To uphold ethical standards while using generative AI in eLearning, instructional designers must focus on avoiding bias and ensuring transparency and accountability.

Biases in generative AI can be mitigated by utilizing diverse training data, monitoring for biases, and implementing human review. Transparent practices involve disclosing the use of AI, explaining the decision-making process, and providing feedback mechanisms for learners.

By incorporating these practices, Instructional Design and AI can create an ethical eLearning environment that promotes inclusivity, fairness, and responsible use of generative AI.

Avoiding Bias in Generative AI

When utilizing generative AI in instructional design for eLearning, it is crucial to be aware of and actively address potential biases that may arise in the AI-generated content. Bias can stem from the training data used to train the AI model or from inherent biases in the algorithm itself.

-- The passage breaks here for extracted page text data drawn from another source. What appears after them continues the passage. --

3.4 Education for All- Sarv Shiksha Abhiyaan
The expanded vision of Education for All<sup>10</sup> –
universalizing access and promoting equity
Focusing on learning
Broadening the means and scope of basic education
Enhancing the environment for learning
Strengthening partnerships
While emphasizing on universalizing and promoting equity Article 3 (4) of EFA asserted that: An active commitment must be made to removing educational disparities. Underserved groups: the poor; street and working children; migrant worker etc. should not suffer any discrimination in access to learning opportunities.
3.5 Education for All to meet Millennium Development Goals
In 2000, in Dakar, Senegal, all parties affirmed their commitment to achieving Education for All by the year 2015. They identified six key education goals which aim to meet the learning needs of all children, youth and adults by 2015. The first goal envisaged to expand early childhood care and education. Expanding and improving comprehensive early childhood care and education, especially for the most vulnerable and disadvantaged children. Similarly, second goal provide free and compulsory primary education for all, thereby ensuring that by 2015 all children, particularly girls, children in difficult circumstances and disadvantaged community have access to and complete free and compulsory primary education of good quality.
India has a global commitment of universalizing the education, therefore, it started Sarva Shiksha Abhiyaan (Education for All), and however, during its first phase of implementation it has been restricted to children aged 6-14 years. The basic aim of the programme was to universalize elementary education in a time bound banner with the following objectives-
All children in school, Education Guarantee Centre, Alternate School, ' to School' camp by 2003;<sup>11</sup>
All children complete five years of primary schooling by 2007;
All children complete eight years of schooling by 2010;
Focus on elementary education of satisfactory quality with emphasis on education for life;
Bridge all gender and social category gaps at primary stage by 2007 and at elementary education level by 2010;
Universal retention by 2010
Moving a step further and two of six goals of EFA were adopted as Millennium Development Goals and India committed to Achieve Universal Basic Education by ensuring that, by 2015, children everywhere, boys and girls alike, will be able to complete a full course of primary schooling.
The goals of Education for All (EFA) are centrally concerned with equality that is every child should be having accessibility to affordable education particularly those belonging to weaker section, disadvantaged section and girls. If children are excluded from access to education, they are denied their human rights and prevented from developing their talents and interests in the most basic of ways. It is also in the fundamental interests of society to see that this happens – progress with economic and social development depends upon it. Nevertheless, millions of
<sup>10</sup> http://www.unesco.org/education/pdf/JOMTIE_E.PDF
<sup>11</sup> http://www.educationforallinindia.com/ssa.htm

To maintain ethical practices, consider the following:

  1. Diverse and representative training data: Ensure that the training data used to develop the generative AI model is diverse and representative of the learner population. By incorporating a wide range of perspectives, cultures, and backgrounds, instructional designers can mitigate the risk of perpetuating biases in the generated content.
  2. Regular evaluation and bias monitoring: Continuously assess the output of the generative AI system to identify and rectify any biases that may emerge. Monitor the responses and ensure that they align with ethical standards and promote inclusivity and fairness.
  3. Human review and intervention: Implement a system for human review and intervention to review the AI-generated content for any potential biases. Human oversight can help identify and correct any unintended biases that may have been embedded in the generative AI system.

Ensuring Transparency and Accountability

Transparency and accountability are essential when incorporating generative AI in eLearning. Learners should be aware that they are interacting with AI-based systems and understand the limitations and capabilities of the technology.

Consider the following practices:

  1. Clear disclosure: Provide clear and prominent disclosure to learners that they are engaging with AI-generated content. Inform them about the purpose, functionality, and limitations of the generative AI system to foster trust and transparency.
  2. Explain the decision-making process: Communicate how prompts are generated and how the AI system processes and generates responses. This transparency helps learners understand the reasoning behind the AI-generated content and fosters a sense of accountability.
  3. Feedback mechanisms: Establish mechanisms for learners to provide feedback on the AI-generated content. This allows them to report any concerns or issues they may have encountered, promoting accountability and continuous improvement.

By actively addressing biases in generative AI and ensuring transparency and accountability, instructional designers can maintain ethical practices in eLearning. This fosters a positive and inclusive learning environment while leveraging the benefits of generative AI for enhanced instructional design outcomes.

Generative AI and Prompt Engineering for Instructional Design

In conclusion, generative AI tools offer immense potential for enhancing the effectiveness and efficiency of instructional design in corporate training.

By applying prompt engineering principles, instructional designers can create high-quality prompts that align with learning objectives and engage learners. Additionally, by following ethical considerations and best practices such as avoiding plagiarism, adhering to copyright laws, and respecting privacy, instructional designers can ensure that using generative AI in eLearning is ethical and responsible.

With the right approach and tools, Instructional Design and AI can revolutionize how corporate training is designed and delivered, leading to better learning outcomes and improved employee performance.